For this exercise, restate every line below word for word and drop the images.

*INFORMATION PROVIDED*:

####

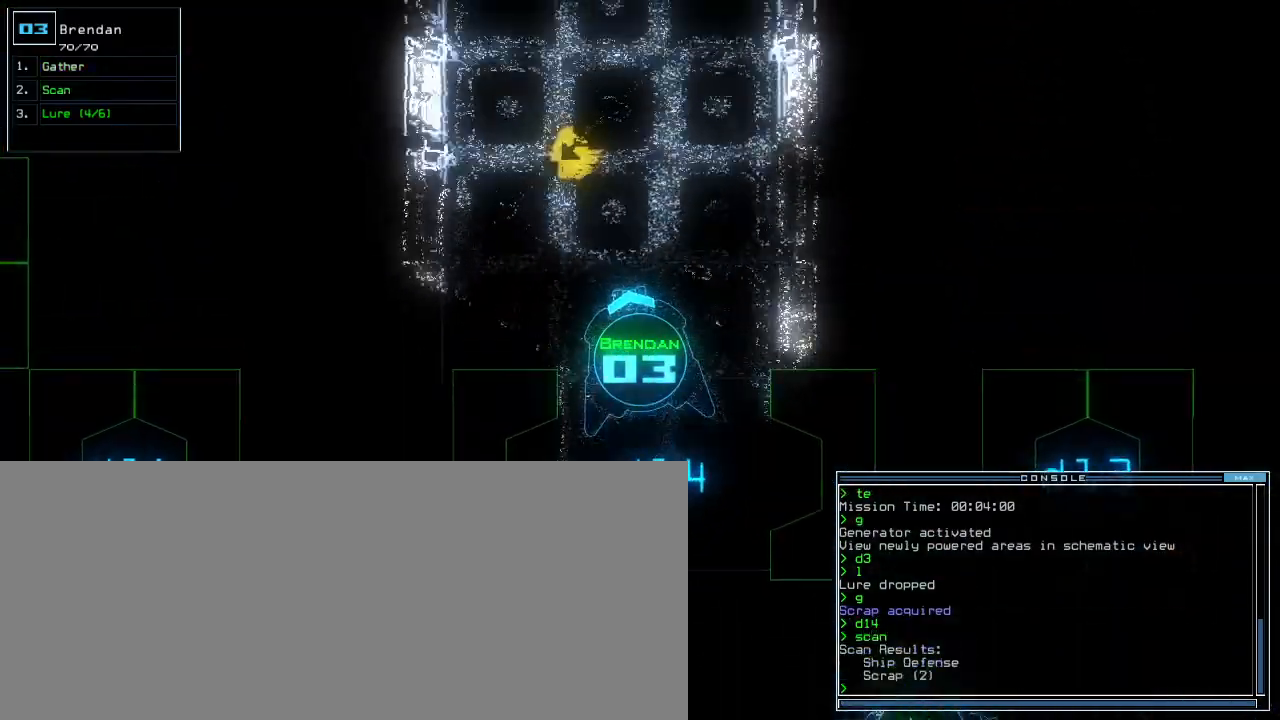
{"keys": ["right", "s", "up"]}
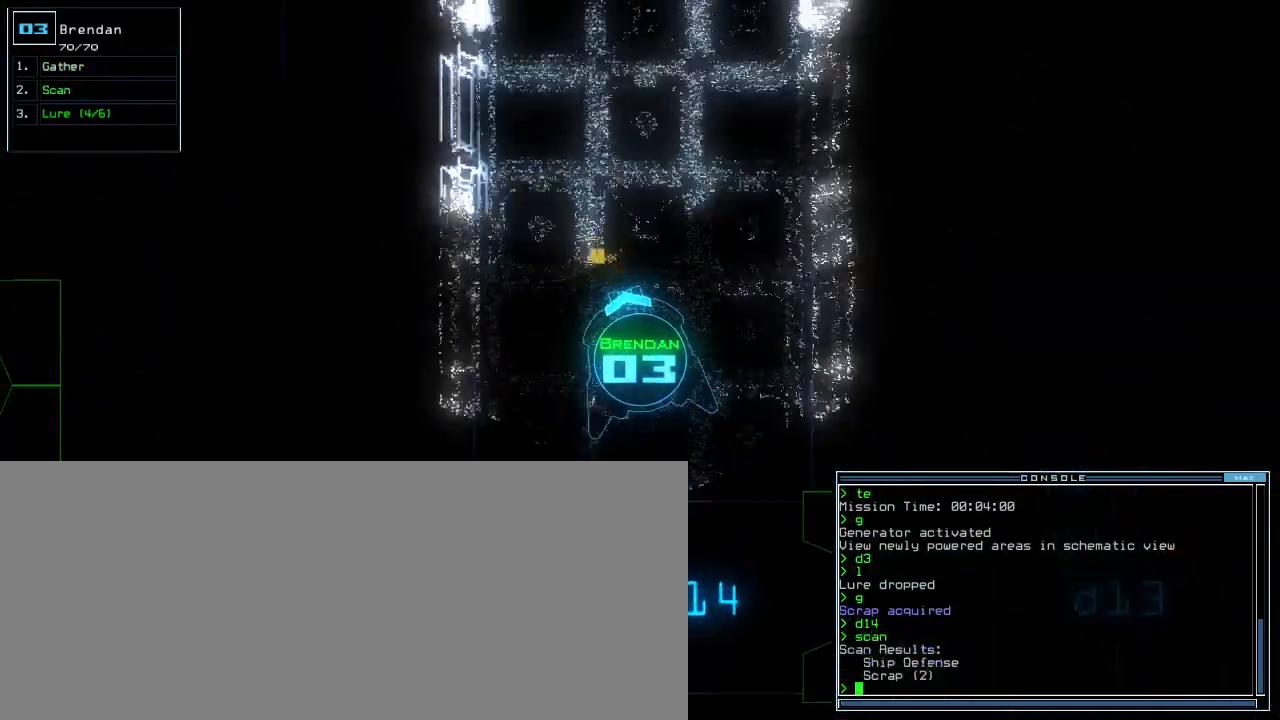
{"keys": ["up"]}
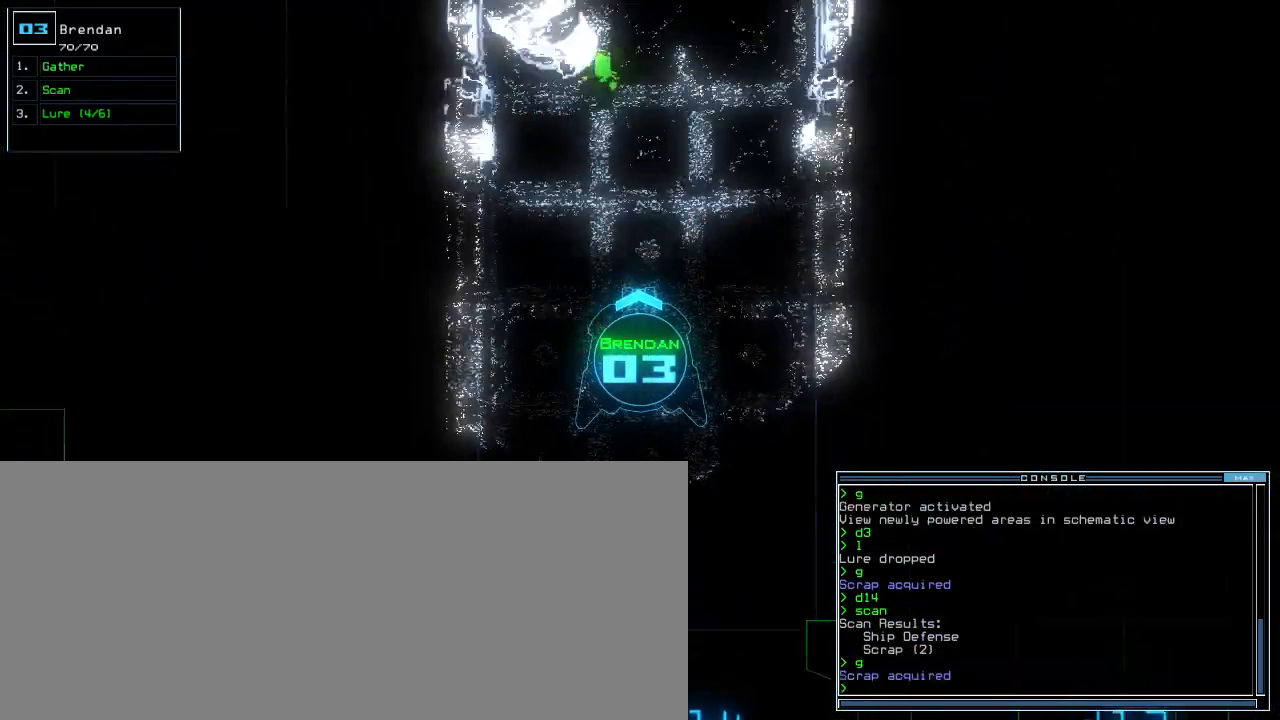
{"keys": ["left", "up"], "events": [[40, "right", "down"], [140, "right", "up"], [160, "up", "up"], [360, "left", "down"], [460, "up", "down"]]}
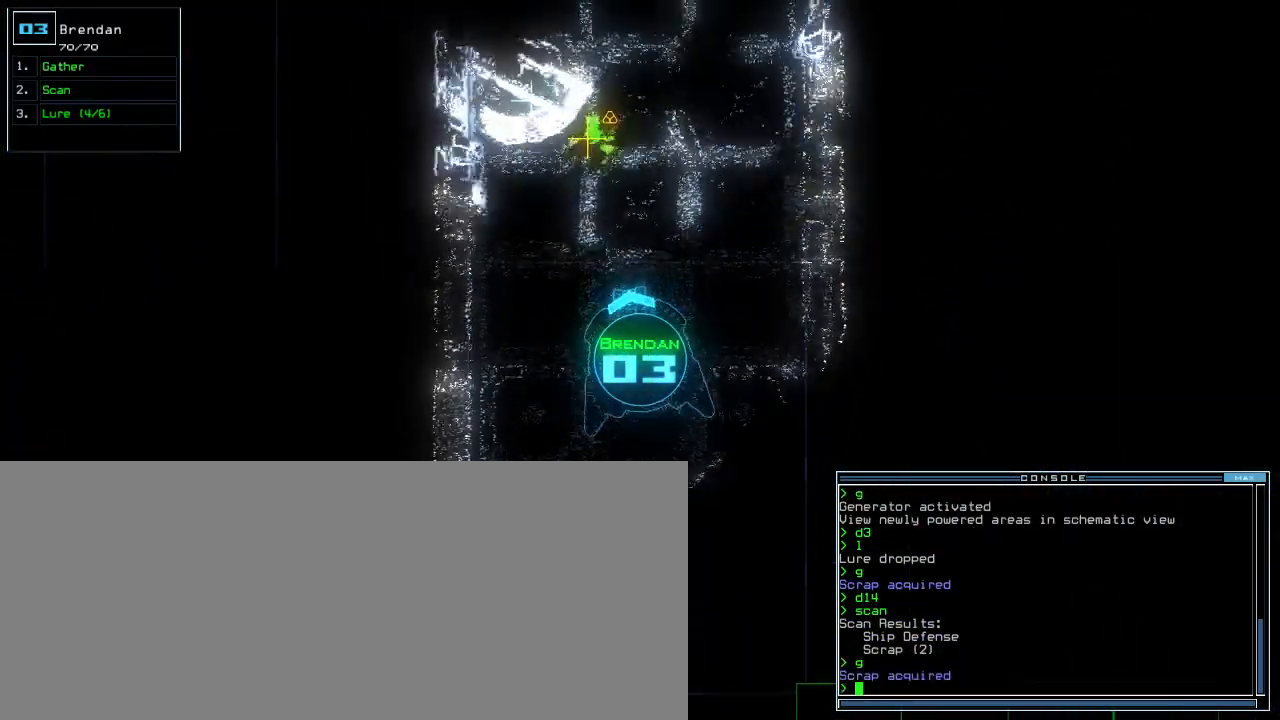
{"keys": ["right", "up"], "events": [[20, "left", "up"], [420, "right", "down"]]}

####

*REPLY*:
{"keys": ["right", "s", "up"]}
{"keys": ["up"]}
{"keys": ["left", "up"], "events": [[40, "right", "down"], [140, "right", "up"], [160, "up", "up"], [360, "left", "down"], [460, "up", "down"]]}
{"keys": ["right", "up"], "events": [[20, "left", "up"], [420, "right", "down"]]}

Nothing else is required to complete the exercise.